Check out my previous post for an introduction to my school and idea for where this came from. Student name was changed for privacy, and some spelling/punctuation errors were fixed (but I’m sure not all). Also, since we are writing in real time, there are several places where I posted something after the student did that would probably make more sense if it was posted before the student. I did not alter these situations, but if you have a question on anything, please ask.
Chad Lower:Hello Student. How may I help you?
Student:I have a math question.
Student: The following set of coordinates most specifically represents which figure?(-4, 5), (-1, 7), (1, 4), (-2, 2) (5 points) Parallelogram Rectangle Rhombus Square
Student:I know that it is either a square or rhombus, but I don’t know which one
Chad Lower:Student, how do you know that part of it?
Student:I graphed it on graph paper and the figure had 2 pairs of parallel sides and all right angles
Chad Lower:how do you know they are right angles? They may look it, but may not be exactly right angles
Student:Oh I guess I don’t know if they are right angles
Chad Lower:okay, so that is one part we need to check.
Chad Lower:(and checking that will also verify if the opposite sides are parallel)
Chad Lower:the other part is the distance of the sides
Chad Lower:you can have 4 right angles, but then it could be a rectangle or a square
Student:so should i do the distance formula?
Chad Lower:for the length part anyway.
Chad Lower:you will need a different tool to show right angles
Student:they are all equal sides
Chad Lower:oh cool! so then we can narrow down to square or rhombus
Student:what should I use to find the right angles
Chad Lower:so think “perpendicular”
Chad Lower:how can I tell if two lines are perpendicular to each other?
Student:they make a right angle when they intersect
Chad Lower:okay–try this related question — how can you tell if two lines are parallel?
Student:can I use one of the proofs to prove perpendicular lines
Student:they never intersect each other
Chad Lower:so would you draw them forever and ever and see if they ever touched?
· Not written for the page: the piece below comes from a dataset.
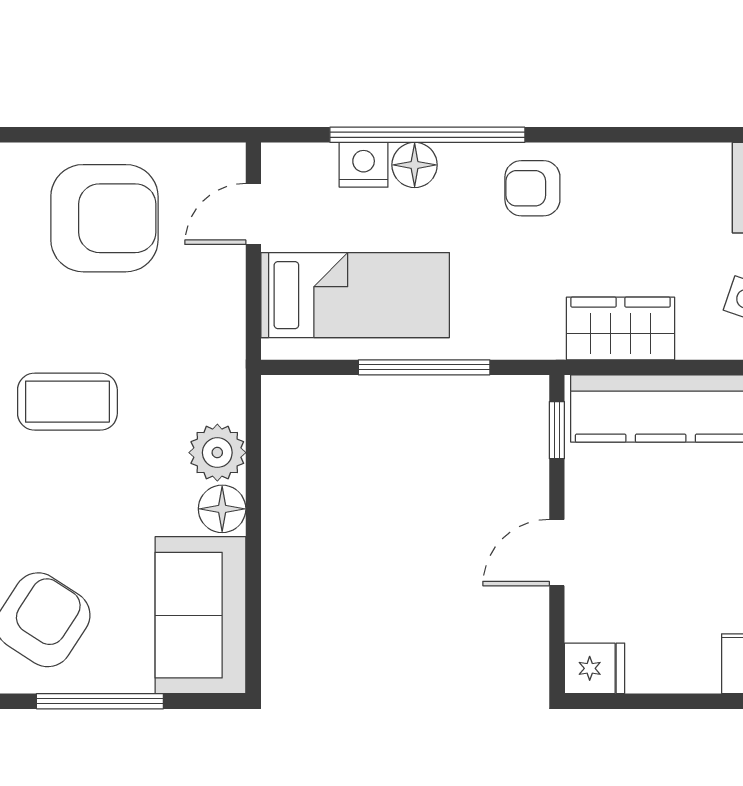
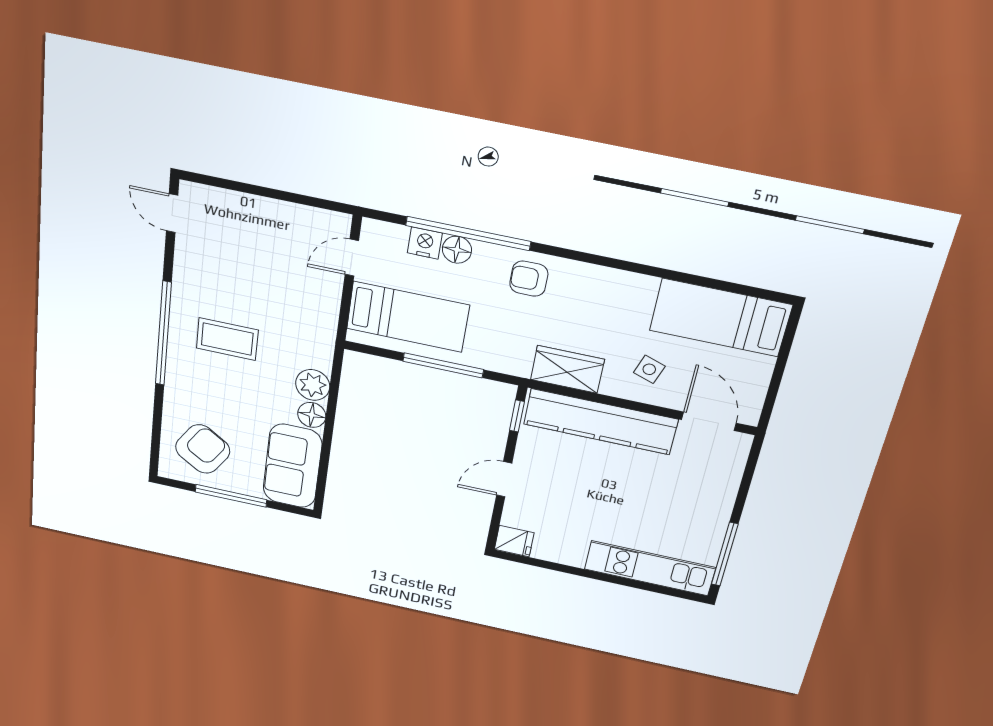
armchair: (104, 218) -> (260, 241), removed

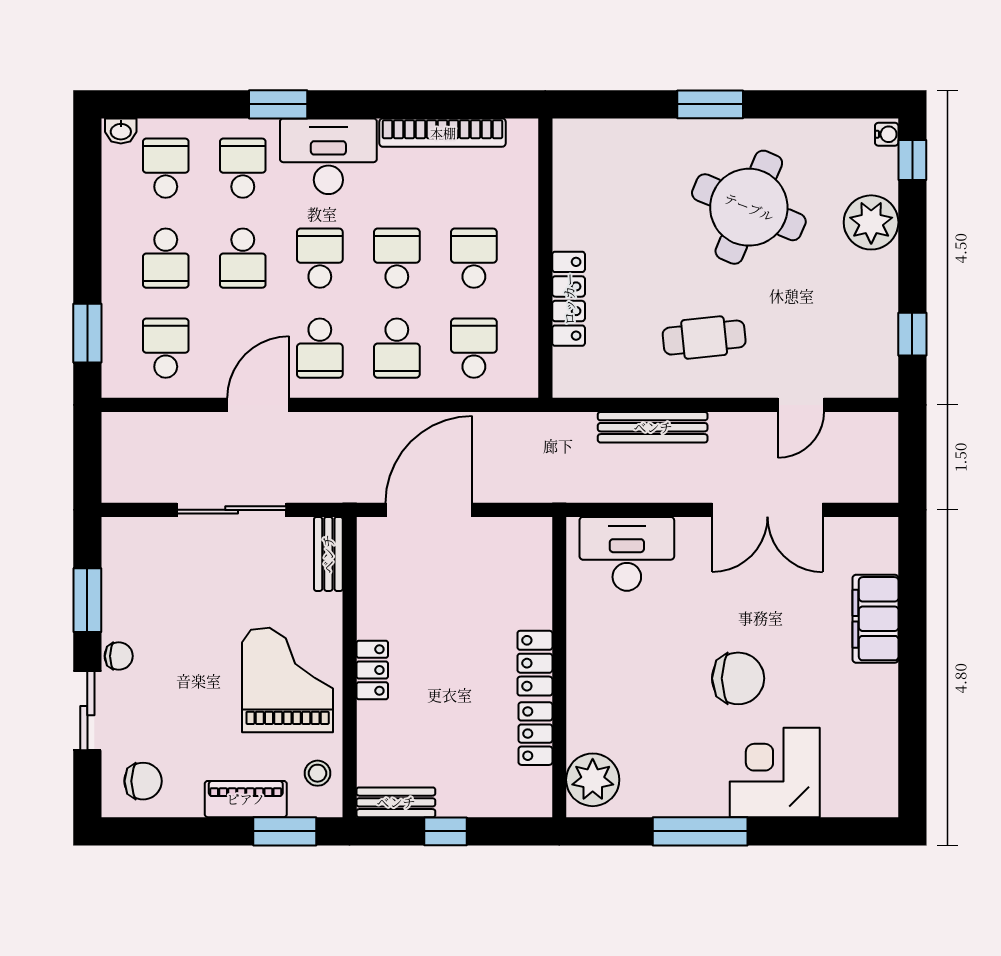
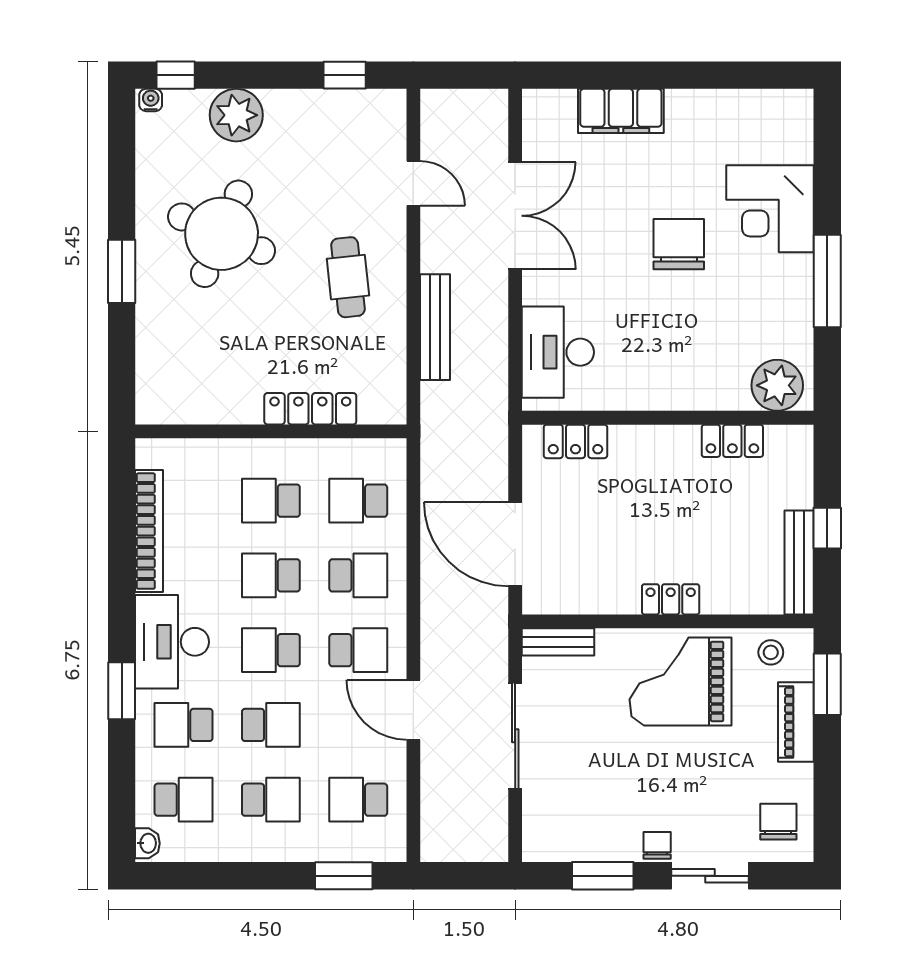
school desk: (166, 168) -> (184, 800), turned 180
locker: (535, 663) -> (575, 441), moved
bench: (396, 802) -> (799, 562), width x1.36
Chad Lower:I don’t think a proof will be helpful for this question.
Student:I guess you could
Chad Lower:that would take a long time
Student:but that wouldn’t work out
Chad Lower:and you would never finish — right
Chad Lower:so is there another way we could check if they were parallel?
Student:you can find their slopes?
Chad Lower:so now go back to the previous question. How can you tell if two lines are perpendicular?
Student:the slopes would be opposite reciprocals
Chad Lower:and that is what you need to prove or disprove to determine if it is a square or rhombus
Student:yes thank you!
Chad Lower:(and by finding slopes, you can also tell if opposite sides are parallel)
Chad Lower:but if the side lengths are the same, we get that as a bonus
Chad Lower:without needing to prove it separately
Student:so if they are all right angles, does that mean it is a square?
Chad Lower:since we know the side lengths are the same
Student:okay thank you!
Chad Lower:My pleasure, Student!
Chad Lower:Anything else today?
Chad Lower:Sweet! Be sure to tell your teacher you stopped by the Live room. Thank you for your effort
So when I reflect on this question in hindsight, there are some things I like about it. I never did any of the number crunching. In addition, the student came up with the ideas for what to do next; I merely verified if the idea was correct.
If I could do it again, I might not be as blunt about her ideas being correct–maybe ask her to justify why she thought that might help (like the idea of the distance formula). I also didn’t do the problem myself; I only relied on her answers and assumed them to be correct. If she made an error somewhere, then I verified that her incorrect answer was correct. This one doesn’t bother me as much as the first, but I know in the past I *have* caught student mistakes, so there could have been a mistake here as well.